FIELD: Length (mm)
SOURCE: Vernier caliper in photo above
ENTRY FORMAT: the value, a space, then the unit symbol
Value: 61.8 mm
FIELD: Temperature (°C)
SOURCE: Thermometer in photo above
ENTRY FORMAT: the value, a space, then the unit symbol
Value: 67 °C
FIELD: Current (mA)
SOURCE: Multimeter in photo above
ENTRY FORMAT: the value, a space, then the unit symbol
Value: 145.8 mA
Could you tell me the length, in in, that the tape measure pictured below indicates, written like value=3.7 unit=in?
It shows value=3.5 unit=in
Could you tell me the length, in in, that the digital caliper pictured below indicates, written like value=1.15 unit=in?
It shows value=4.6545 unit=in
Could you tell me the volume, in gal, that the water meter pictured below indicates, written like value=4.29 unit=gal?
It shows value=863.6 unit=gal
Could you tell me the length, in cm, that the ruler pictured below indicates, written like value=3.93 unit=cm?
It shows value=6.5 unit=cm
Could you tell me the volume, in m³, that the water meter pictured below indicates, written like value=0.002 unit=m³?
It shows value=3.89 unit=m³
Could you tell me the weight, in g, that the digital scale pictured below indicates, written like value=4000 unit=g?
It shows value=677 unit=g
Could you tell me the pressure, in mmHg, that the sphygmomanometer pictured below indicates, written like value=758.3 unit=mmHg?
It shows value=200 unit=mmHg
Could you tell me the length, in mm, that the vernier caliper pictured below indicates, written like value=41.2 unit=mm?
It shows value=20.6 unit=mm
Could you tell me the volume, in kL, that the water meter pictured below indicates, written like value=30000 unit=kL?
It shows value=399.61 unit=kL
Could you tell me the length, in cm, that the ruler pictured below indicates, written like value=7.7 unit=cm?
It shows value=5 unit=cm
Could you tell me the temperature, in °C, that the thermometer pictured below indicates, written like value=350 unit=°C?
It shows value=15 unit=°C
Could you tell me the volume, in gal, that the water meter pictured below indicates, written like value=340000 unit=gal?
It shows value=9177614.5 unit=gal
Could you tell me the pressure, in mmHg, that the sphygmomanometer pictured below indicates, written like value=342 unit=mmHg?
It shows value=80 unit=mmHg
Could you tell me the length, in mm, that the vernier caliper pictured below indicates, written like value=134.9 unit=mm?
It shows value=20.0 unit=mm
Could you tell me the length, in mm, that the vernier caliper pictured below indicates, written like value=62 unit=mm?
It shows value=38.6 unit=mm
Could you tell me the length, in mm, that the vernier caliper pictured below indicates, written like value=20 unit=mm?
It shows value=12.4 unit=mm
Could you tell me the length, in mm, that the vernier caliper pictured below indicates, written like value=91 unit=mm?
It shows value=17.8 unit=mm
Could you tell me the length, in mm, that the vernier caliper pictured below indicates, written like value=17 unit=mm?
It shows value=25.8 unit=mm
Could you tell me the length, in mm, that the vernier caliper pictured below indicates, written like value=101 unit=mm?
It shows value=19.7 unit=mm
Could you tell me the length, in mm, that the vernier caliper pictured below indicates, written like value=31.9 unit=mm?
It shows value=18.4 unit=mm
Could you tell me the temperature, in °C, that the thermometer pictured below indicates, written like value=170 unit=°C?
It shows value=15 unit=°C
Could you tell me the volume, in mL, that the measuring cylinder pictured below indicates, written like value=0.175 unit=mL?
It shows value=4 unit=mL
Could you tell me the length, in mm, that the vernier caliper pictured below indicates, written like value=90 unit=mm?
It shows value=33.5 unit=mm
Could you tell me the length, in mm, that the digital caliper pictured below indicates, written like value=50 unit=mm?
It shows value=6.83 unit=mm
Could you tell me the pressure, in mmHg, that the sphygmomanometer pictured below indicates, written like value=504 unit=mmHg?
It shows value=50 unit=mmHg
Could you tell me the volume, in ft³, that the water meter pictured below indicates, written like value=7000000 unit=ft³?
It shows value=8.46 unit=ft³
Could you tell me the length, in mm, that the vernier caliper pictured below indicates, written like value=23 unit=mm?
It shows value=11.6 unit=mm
****************************************
Gather every line in the material above that contains the string "ruler" and copy each one whole. Case counts.

Could you tell me the length, in cm, that the ruler pictured below indicates, written like value=3.93 unit=cm?
Could you tell me the length, in cm, that the ruler pictured below indicates, written like value=7.7 unit=cm?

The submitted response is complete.